Naar inhoud springen

Spreekrecht

Uit Wikipedia, de vrije encyclopedie

Het spreekrecht is in sommige rechtstradities het recht van een slachtoffer of nabestaande om tijdens de terechtzitting gehoord te worden. De aard en de omvang van het spreekrecht verschillen per staat.

Rechtsgeleerde Rianne Letschert over de invoering van het spreekrecht in Nederland.

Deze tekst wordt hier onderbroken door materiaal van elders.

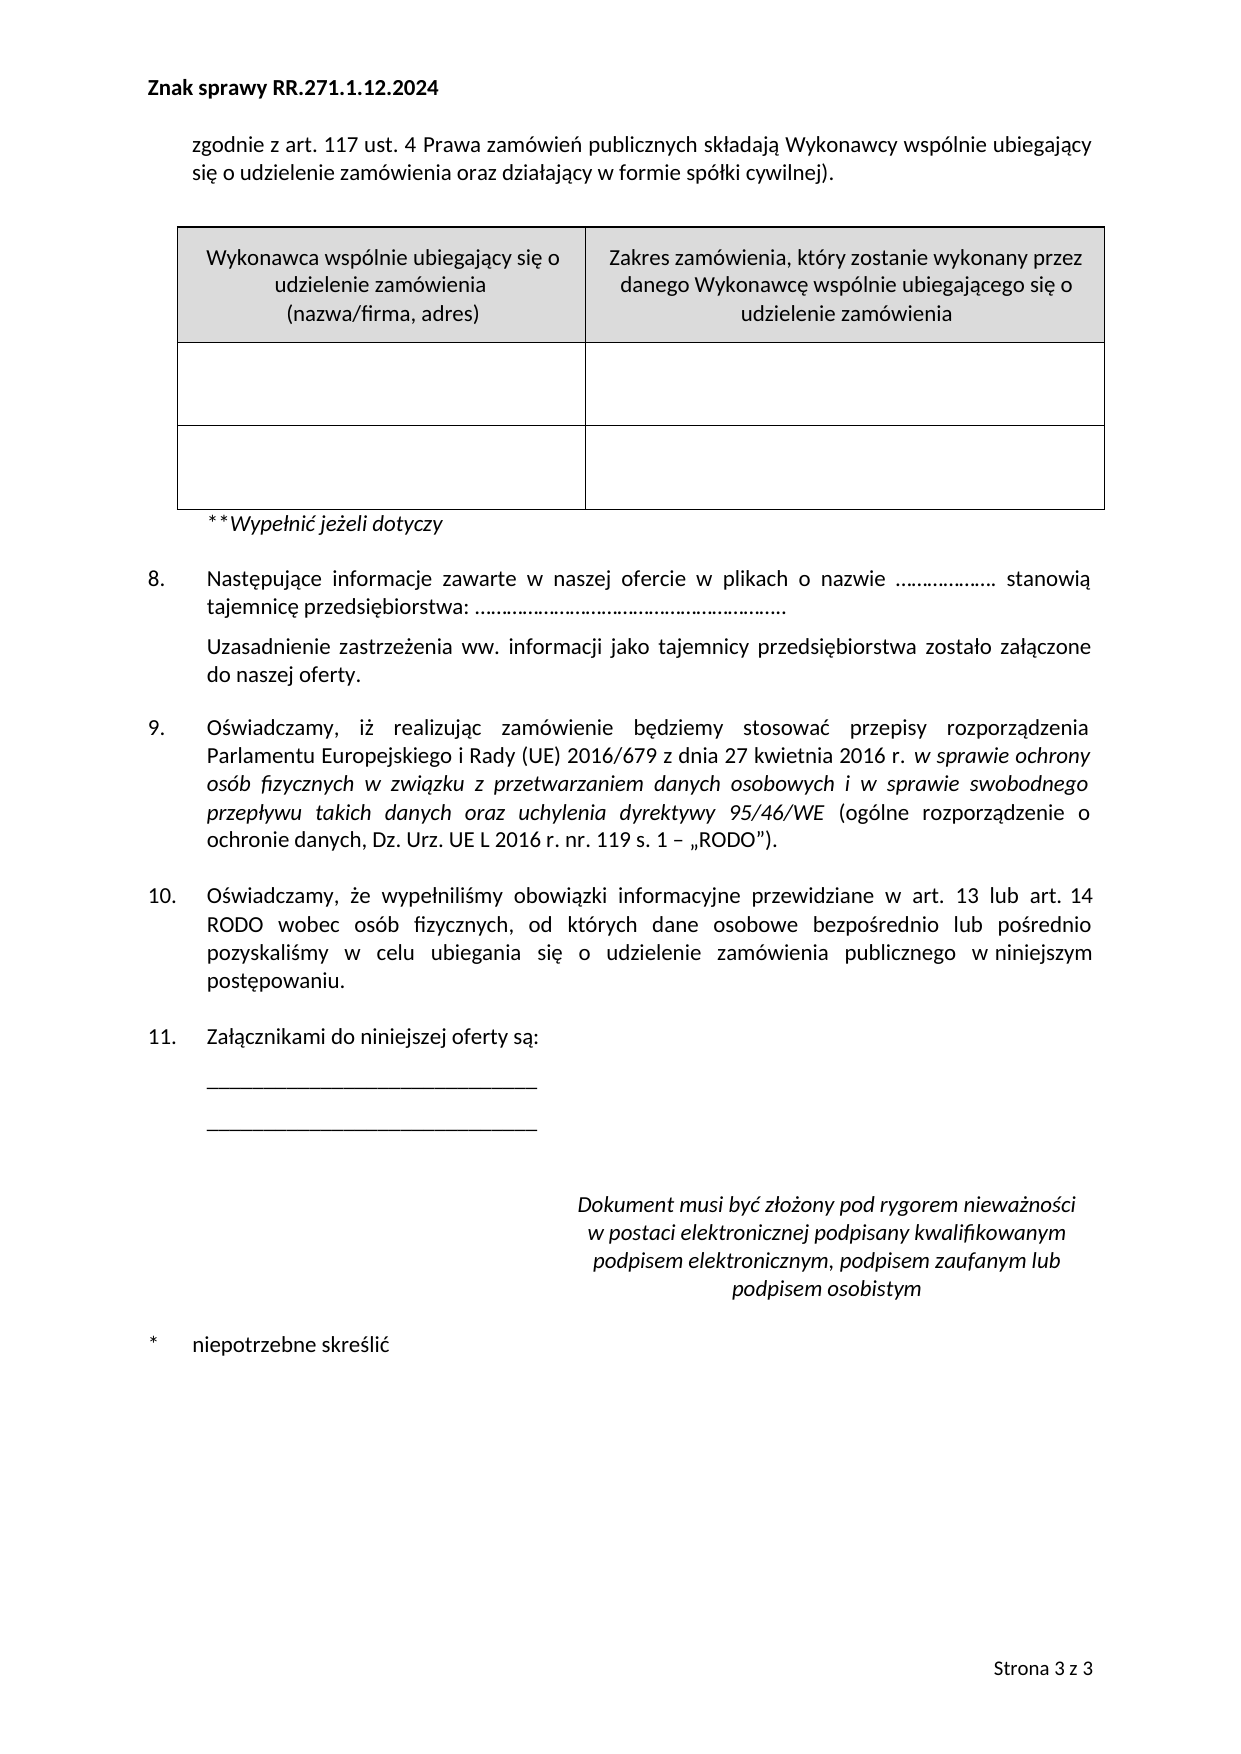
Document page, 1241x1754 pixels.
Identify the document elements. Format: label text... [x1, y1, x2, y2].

Het Nederlandse recht kent sinds 1 januari 2005 het spreekrecht voor het slachtoffer. Op die datum werd het spreekrecht bij Wet van 21 juli 2004, Stb. 382 ingevoerd in artikel 302 van het Wetboek van Strafvordering. Het spreekrecht werd ingevoerd naar aanleiding van een wetsvoorstel van het kamerlid Dittrich.[1] Het slachtoffer (of diens nabestaanden) kreeg in deze wet het spreekrecht om tijdens de zitting "een verklaring af te leggen omtrent de gevolgen die het tenlastegelegde feit ... bij hem teweeg heeft gebracht."[2] Het was uitdrukkelijk niet de bedoeling dat het slachtoffer (of diens nabestaanden) hun mening gaven over het gepleegde feit of de op te leggen straf.[3] Het spreektrecht kon alleen uitgeoefend worden indien er op het misdrijf een gevangenisstraf van 8 jaar of meer stond. Daarnaast werden enkele bijzondere delicten opgenomen, waarbij deze eis niet gold. Het ging om de delicten in artikel 240b, 247, 248a, 248b, 249 en 250, 250a (oud), 285, 285b, 300 tweede en derde lid, 301 tweede en derde lid, 306, 307, 308 en 316 van het Wetboek van Strafrecht en artikel 6 van Wegenverkeerswet 1994. Het spreekrecht kwam in eerste instantie toe aan het slachtoffer van het misdrijf. Onder slachtoffer moest conform het Kaderbesluit 2001/220/JBZ worden begrepen: "de natuurlijke persoon die als direct gevolg van het handelen of nalaten dat in strijd is met de strafwetgeving van een lidstaat schade, met inbegrip van lichamelijk of geestelijk letsel, geestelijke pijn en economische schade, heeft geleden."[4][5] Indien het slachtoffer was overleden kwam het spreekrecht de nabestaanden toe. In beginsel alleen de echtgenoot of geregistreerd partner van het slachtoffer, maar indien deze daar geen gebruik van (kon) maken kwamen ook ouders en kinderen (vanaf twaalf jaar) van het slachtoffer in aanmerking. Als ook zij geen verklaring aflegden kwamen pas broers en zussen het spreekrecht toe.[6] Het spreekrecht werd daarbij beperkt tot maar één spreekgerechtigde per strafzaak; per strafzaak kon dus of het slachtoffer of één nabestaande gebruikmaken van het spreekrecht.[7]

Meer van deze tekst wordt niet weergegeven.